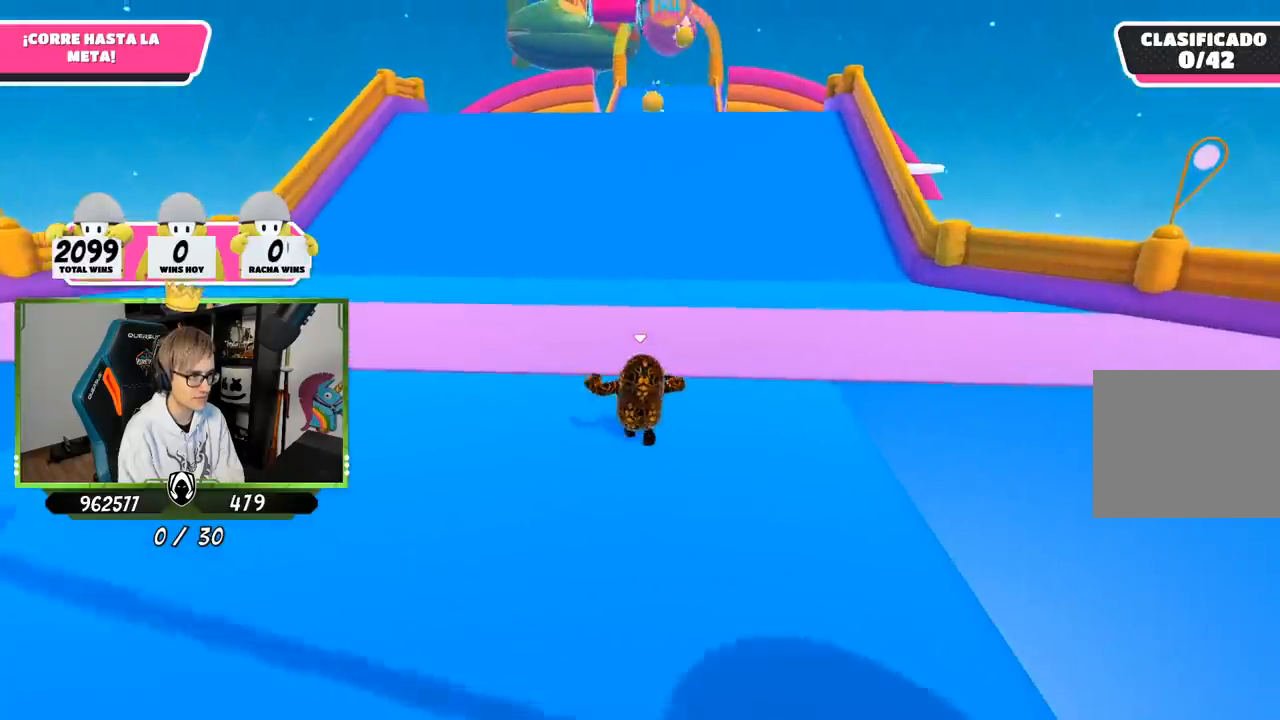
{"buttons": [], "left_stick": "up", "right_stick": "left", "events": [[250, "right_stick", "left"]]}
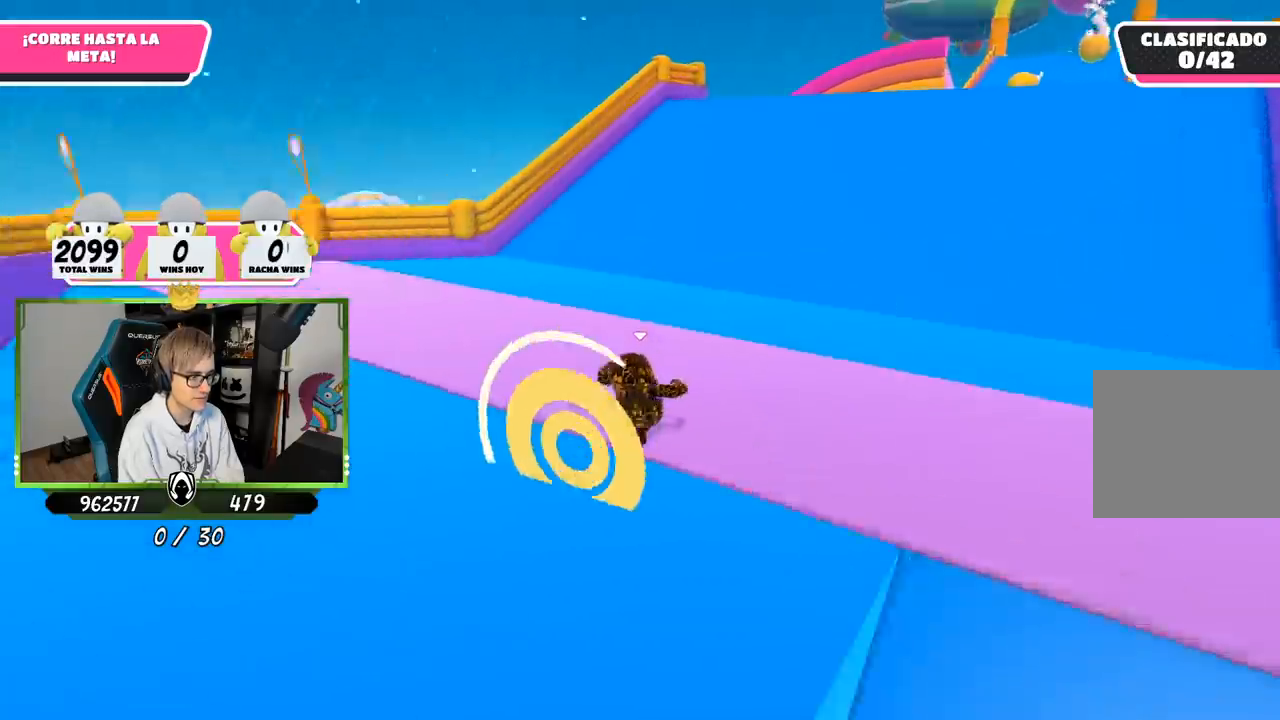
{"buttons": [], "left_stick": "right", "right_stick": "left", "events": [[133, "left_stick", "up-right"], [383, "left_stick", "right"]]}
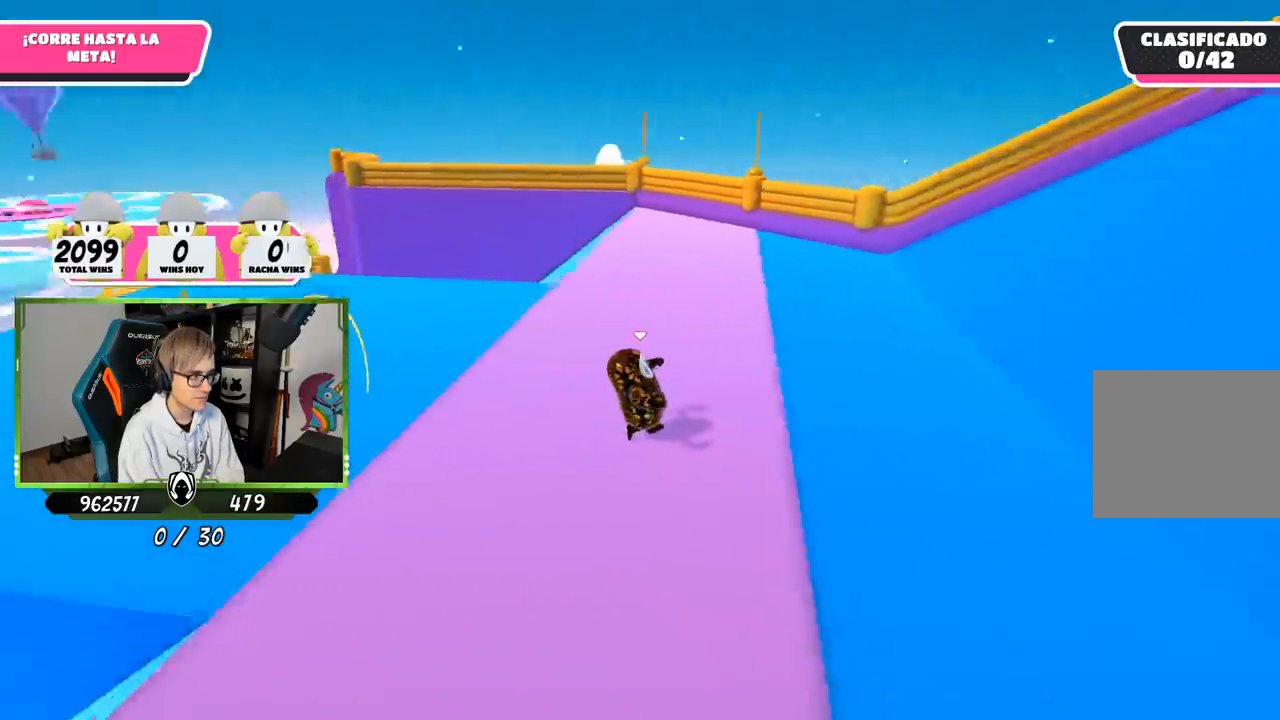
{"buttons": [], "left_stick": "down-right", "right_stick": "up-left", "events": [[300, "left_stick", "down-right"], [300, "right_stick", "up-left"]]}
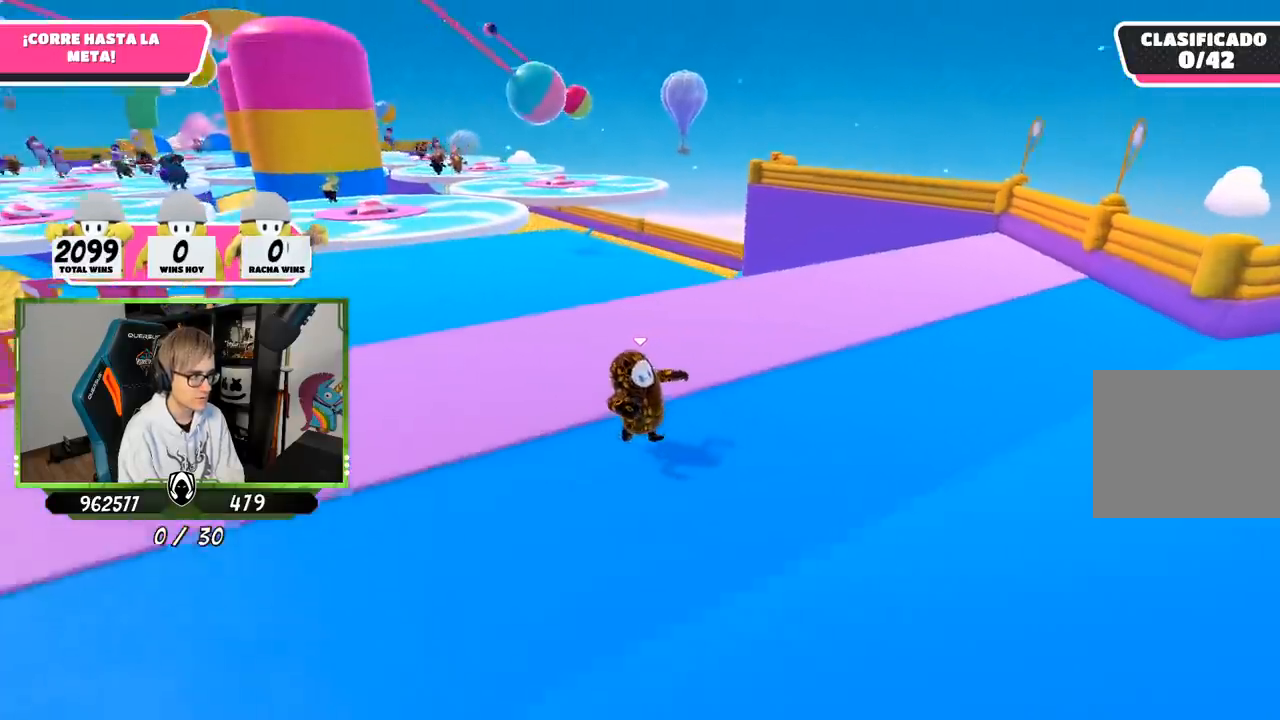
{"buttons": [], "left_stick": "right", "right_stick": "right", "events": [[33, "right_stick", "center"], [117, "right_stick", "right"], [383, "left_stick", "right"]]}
________________________________________
◆ **YOUR INSTRUCTIONS**
When repeating the material above, keep every line exact and drop all pictures.

◆ **ANSWER TO THE EXERCISE**
{"buttons": [], "left_stick": "up", "right_stick": "left", "events": [[250, "right_stick", "left"]]}
{"buttons": [], "left_stick": "right", "right_stick": "left", "events": [[133, "left_stick", "up-right"], [383, "left_stick", "right"]]}
{"buttons": [], "left_stick": "down-right", "right_stick": "up-left", "events": [[300, "left_stick", "down-right"], [300, "right_stick", "up-left"]]}
{"buttons": [], "left_stick": "right", "right_stick": "right", "events": [[33, "right_stick", "center"], [117, "right_stick", "right"], [383, "left_stick", "right"]]}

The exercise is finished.